|
|
|
|
|
by jpivarski
1646 days ago
|
|
Naturally, we considered this! :) We needed a larger set of tree node types than Apache Arrow in order to perform some of these operations without descending all the way down a subtree. For example, the implementation of the slice described in the video I linked above requires list offsets to be described as two separate arrays, which we call `starts` and `stops`, rather than a single set of `offsets`. So we have a ListArray (most general, uses `starts` and `stops`) and a ListOffsetArray (for the special case with `offsets`) and some operations produce one, other operations produce the other (as an internal detail, hidden from high-level users). Arrow's ListType is equivalent to the ListOffsetArray.

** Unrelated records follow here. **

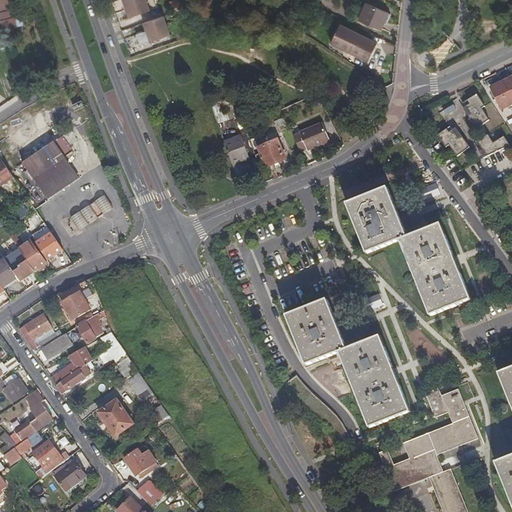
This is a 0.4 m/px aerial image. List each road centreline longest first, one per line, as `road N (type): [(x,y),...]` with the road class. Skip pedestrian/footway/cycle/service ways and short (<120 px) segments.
road 1 (secondary): [(324,511),(180,232)]
road 2 (secondary): [(161,239),(312,511)]
road 3 (secondary): [(65,0),(161,239)]
road 4 (secondary): [(180,232),(88,0)]
road 5 (residential): [(180,232),(341,162),(394,117)]
road 6 (residential): [(0,318),(106,475),(107,487),(78,511)]
road 7 (residential): [(511,272),(394,117)]
road 8 (residential): [(0,318),(96,263),(161,239)]
road 9 (residential): [(394,117),(433,86),(511,49)]
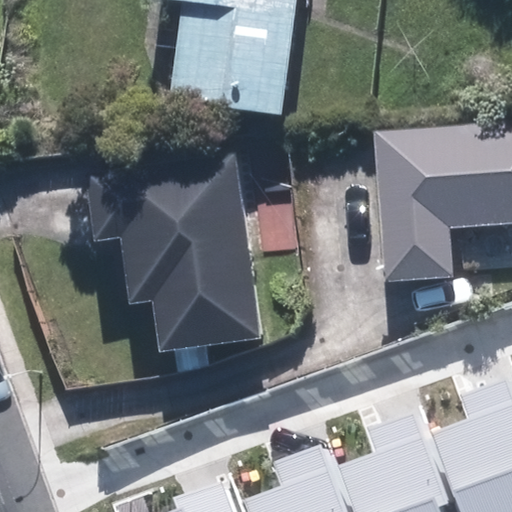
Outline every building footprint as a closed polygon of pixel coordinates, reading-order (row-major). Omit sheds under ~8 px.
[(140,0),(140,8),(177,12),(166,111),(284,124),(297,0),(140,0)] [(381,294),(451,289),(447,235),(511,229),(511,128),(370,139),(381,294)] [(84,212),(90,256),(113,253),(121,318),(147,315),(153,360),(257,346),(232,161),(80,182),(84,212)] [(461,438),(425,451),(447,511),(511,511),(511,440),(498,402),(454,418),(461,438)] [(368,470),(331,483),(341,511),(432,511),(404,434),(360,450),(368,470)] [(277,503),(253,511),(329,511),(314,467),(270,483),(277,503)] [(221,511),(216,497),(176,511),(221,511)]
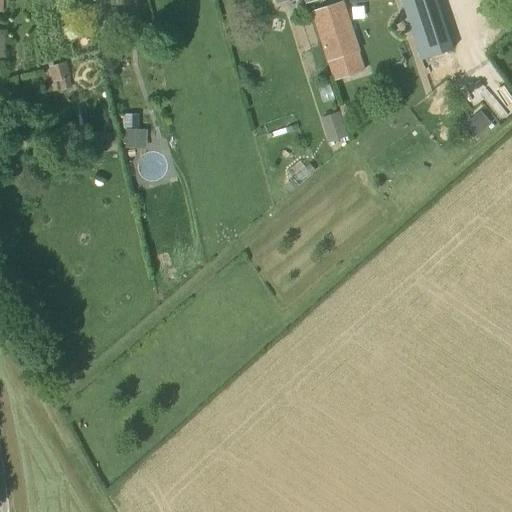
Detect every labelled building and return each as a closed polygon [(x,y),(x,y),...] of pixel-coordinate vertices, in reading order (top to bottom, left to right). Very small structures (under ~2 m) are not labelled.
[(486,53),(511,32),(497,15),(471,36),(448,13),(442,0),(411,0),(423,26),(450,57),(473,38),(486,53)] [(332,77),(364,67),(343,3),(312,12),(332,77)] [(62,90),(71,87),(68,76),(70,76),(67,64),(51,69),(54,81),(59,79),(62,90)] [(330,140),(349,134),(341,108),(321,113),(330,140)] [(477,135),(494,122),(485,110),(468,124),(477,135)] [(127,143),(148,143),(148,126),(128,126),(127,143)]
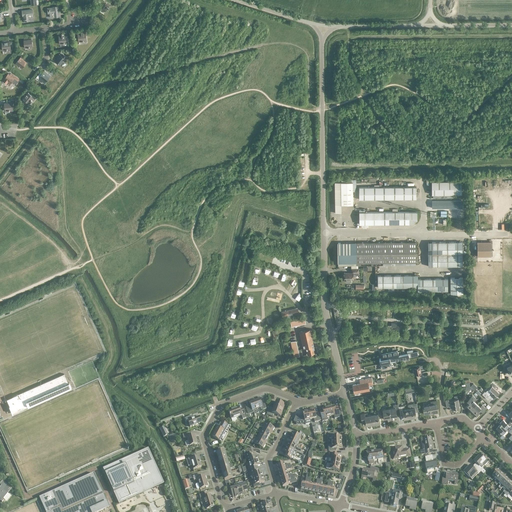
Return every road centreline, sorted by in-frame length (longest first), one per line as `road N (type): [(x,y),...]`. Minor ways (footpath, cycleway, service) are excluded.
road 1 (unknown): [(348,26),(348,59),(364,94),(400,135),(464,154),(511,140)]
road 2 (residential): [(228,507),(203,435),(218,407),(265,389),(298,402)]
road 3 (unclassified): [(345,392),(324,305),(323,233)]
road 4 (unclassified): [(323,173),(321,38)]
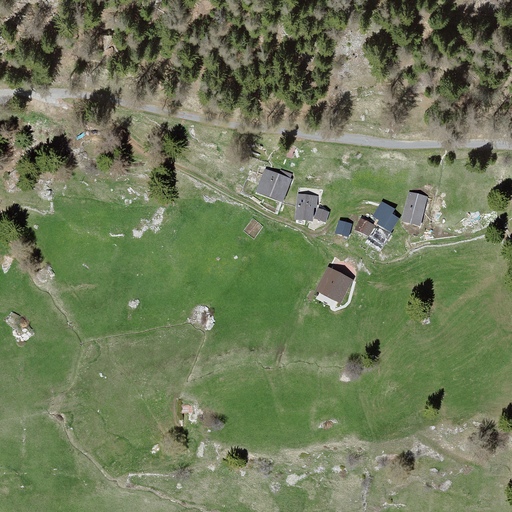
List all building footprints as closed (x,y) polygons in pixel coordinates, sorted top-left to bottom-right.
[(99,33),(98,47),(112,48),(113,33),(99,33)] [(286,182),(260,171),(250,196),(275,207),(286,182)] [(425,200),(407,194),(398,225),(416,231),(425,200)] [(312,200),(294,197),(291,223),(309,225),(312,200)] [(324,215),(314,212),(310,221),(321,225),(324,215)] [(396,221),(383,215),(376,228),(389,235),(396,221)] [(369,228),(356,221),(349,234),(362,241),(369,228)] [(348,229),(335,224),(330,236),(343,241),(348,229)] [(387,237),(372,228),(361,247),(376,256),(387,237)] [(349,284),(323,271),(312,295),(338,307),(349,284)]
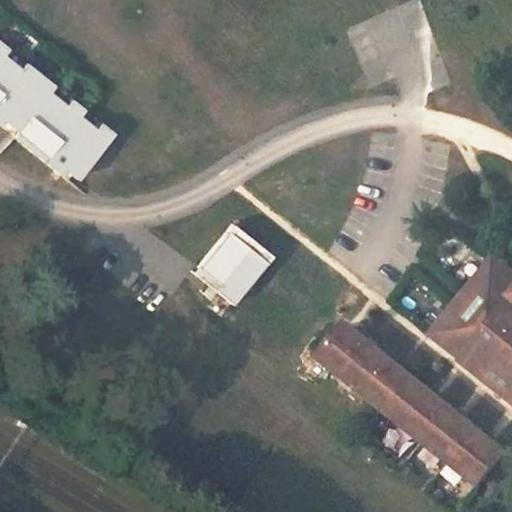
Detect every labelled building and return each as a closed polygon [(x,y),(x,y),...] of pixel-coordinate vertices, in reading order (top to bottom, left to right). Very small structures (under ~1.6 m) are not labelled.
[(111,125),(0,33),(0,118),(69,176),(111,125)] [(267,255),(228,223),(190,269),(229,300),(267,255)] [(511,272),(490,253),(427,331),(461,358),(511,401),(511,272)] [(502,449),(346,320),(320,352),(476,481),(502,449)] [(435,477),(447,462),(426,445),(414,460),(435,477)]
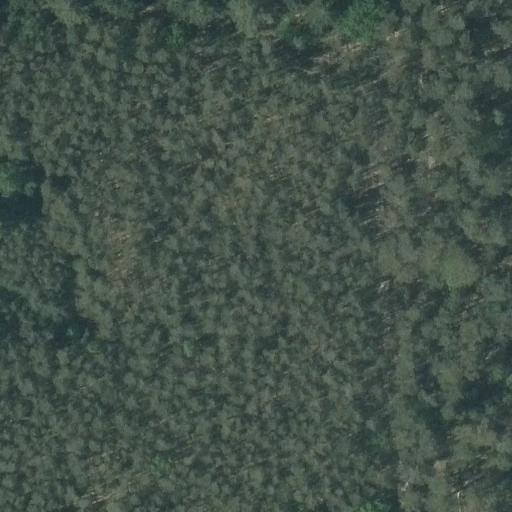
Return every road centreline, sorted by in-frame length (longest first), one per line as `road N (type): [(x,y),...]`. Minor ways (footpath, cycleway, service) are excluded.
road 1 (unknown): [(443,511),(423,0)]
road 2 (track): [(398,511),(371,18)]
road 3 (track): [(0,13),(371,18)]
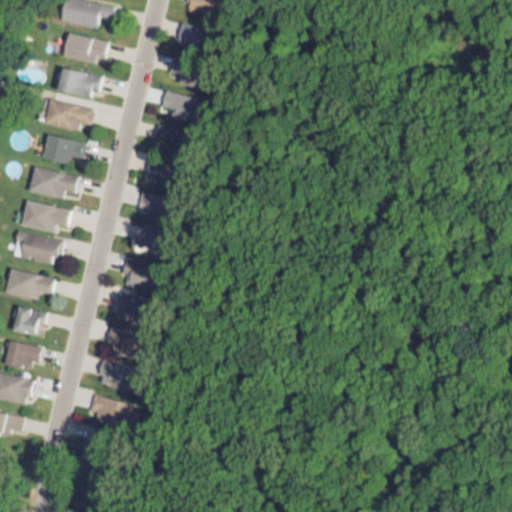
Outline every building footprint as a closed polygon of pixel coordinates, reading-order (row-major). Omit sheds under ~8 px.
[(97,10),(110,13),(112,0),(63,0),(60,13),(95,20),(97,10)] [(182,0),(183,2),(219,10),(221,0),(182,0)] [(175,31),(204,44),(212,26),(183,13),(175,31)] [(62,47),(101,54),(105,33),(66,25),(62,47)] [(166,71),(203,79),(208,58),(171,49),(166,71)] [(100,86),(100,62),(60,62),(60,86),(100,86)] [(200,91),(163,83),(158,107),(196,115),(200,91)] [(77,122),(78,116),(90,118),(92,100),(47,93),(44,117),(77,122)] [(188,124),(158,117),(146,169),(153,171),(151,179),(175,185),(188,124)] [(41,148),(79,157),(85,135),(47,126),(41,148)] [(71,193),(76,168),(33,159),(28,184),(71,193)] [(147,203),(146,211),(166,215),(171,191),(139,185),(136,201),(147,203)] [(54,226),(56,217),(64,219),(68,202),(25,192),(19,218),(54,226)] [(139,228),(134,227),(129,241),(156,250),(164,227),(142,219),(139,228)] [(60,233),(16,223),(11,248),(54,258),(60,233)] [(161,261),(124,251),(117,277),(155,286),(161,261)] [(52,270),(9,261),(4,284),(47,294),(52,270)] [(132,295),(133,288),(116,285),(111,311),(147,318),(150,298),(132,295)] [(44,304),(17,299),(12,322),(40,327),(44,304)] [(103,345),(138,350),(141,325),(106,321),(103,345)] [(39,339),(8,332),(3,356),(34,362),(39,339)] [(99,354),(95,378),(133,383),(137,360),(99,354)] [(0,390),(23,399),(32,376),(2,364),(0,368),(0,390)] [(131,396),(92,386),(87,405),(126,415),(131,396)] [(0,426),(18,430),(23,410),(0,404),(0,426)]
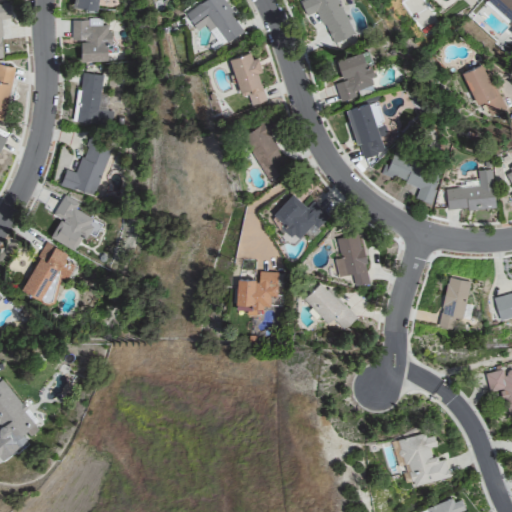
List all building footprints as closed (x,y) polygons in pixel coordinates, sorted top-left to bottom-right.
[(99,0),(75,0),(74,6),(98,10),(99,0)] [(226,41),(244,30),(224,0),(200,0),(184,11),(192,22),(207,13),(226,41)] [(354,34),(338,0),(301,0),(300,1),(306,15),(317,10),(332,43),(354,34)] [(511,0),(486,0),(509,21),(505,26),(511,32),(511,0)] [(0,56),(2,57),(0,18),(10,18),(9,4),(0,4),(0,56)] [(71,20),(72,40),(80,40),(80,61),(107,61),(106,42),(110,42),(110,26),(101,26),(101,19),(71,20)] [(228,56),(241,95),(247,93),(250,104),(266,99),(257,71),(261,70),(257,55),(252,57),(249,50),(228,56)] [(481,63),(461,73),(476,106),(482,103),(489,118),(504,111),(481,63)] [(0,116),(3,117),(12,66),(0,64),(0,116)] [(103,76),(82,73),(76,121),(112,125),(114,112),(107,111),(109,96),(100,94),(103,76)] [(360,158),(384,151),(376,125),(383,123),(376,100),(346,108),(360,158)] [(287,166),(269,132),(277,128),(270,115),(241,130),(267,177),(287,166)] [(59,183),(94,195),(111,145),(88,137),(76,172),(64,168),(59,183)] [(418,188),(415,198),(429,203),(441,169),(393,152),(389,164),(384,163),(380,173),(405,182),(405,183),(418,188)] [(511,167),(503,172),(511,187),(511,193),(510,195),(511,198),(511,167)] [(495,206),(491,168),(477,169),(478,185),(445,188),(447,210),(495,206)] [(307,206),(292,192),(272,212),(284,224),(282,226),(296,240),(312,224),(316,228),(329,216),(313,200),(307,206)] [(49,235),(74,250),(81,237),(84,238),(94,220),(75,209),(79,203),(63,194),(52,213),(60,217),(49,235)] [(338,276),(351,273),(354,286),(369,283),(358,232),(336,236),(340,256),(334,258),(338,276)] [(73,265),(63,260),(67,253),(43,242),(21,289),(41,299),(47,284),(55,288),(60,278),(66,281),(73,265)] [(277,272),(258,271),(258,279),(236,278),(235,309),(246,309),(246,316),(255,317),(256,308),(270,308),(270,296),(276,297),(277,272)] [(469,279),(447,275),(437,325),(452,328),(455,315),(469,318),(471,303),(465,302),(469,279)] [(343,329),(355,318),(320,280),(302,296),(327,322),(332,317),(343,329)] [(511,291),(493,296),(499,321),(511,318),(511,291)] [(484,371),(489,392),(499,389),(504,413),(511,411),(511,372),(504,374),(503,367),(484,371)] [(0,431),(1,434),(0,434),(0,460),(28,441),(27,439),(40,430),(3,377),(0,379),(0,431)] [(449,478),(444,456),(431,459),(428,447),(436,445),(433,433),(425,435),(424,431),(397,438),(403,464),(406,463),(412,488),(449,478)] [(460,511),(464,509),(458,494),(419,511),(460,511)]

If we had been forced to only use ListOffsetArrays, then the slice described in the video would have to propagate down to all of a tree node's children, and we want to avoid that because a wide record can have a lot of children. So Awkward Array has a superset of Arrow's node types. However, one of the great things about columnar data is that transformation between formats can share memory and be performed in constant time. In the ak.to_arrow/ak.from_arrow functions (https://awkward-array.readthedocs.io/en/latest/_auto/ak.to_a...), ListOffsetArrays are replaced with Arrow's list node type with shared memory (i.e. we give it to Arrow as a pointer). Our ListArrays are rewritten as ListOffsetArrays, propagating down the tree, before giving it to Arrow. If you're doing some array slicing and your goal is to end up with Arrow arrays, what we've effectively done is delayed the evaluation of the changes that have to happen in the list node's children until they're needed to fit Arrow's format. You might do several slices in your workflow, but the expensive propagation into the list node's children happens just once when the array is finally being sent to Arrow. As far as what matters for users, Awkward Arrays are 100% compatible with Arrow through the ak.to_arrow/ak.from_arrow functions, and usually shares memory with O(1) cost (where "n" is the length of the array). When it isn't shared memory with O(1) conversion time, it's because it's doing evaluations that you were saved from having to do earlier. |
|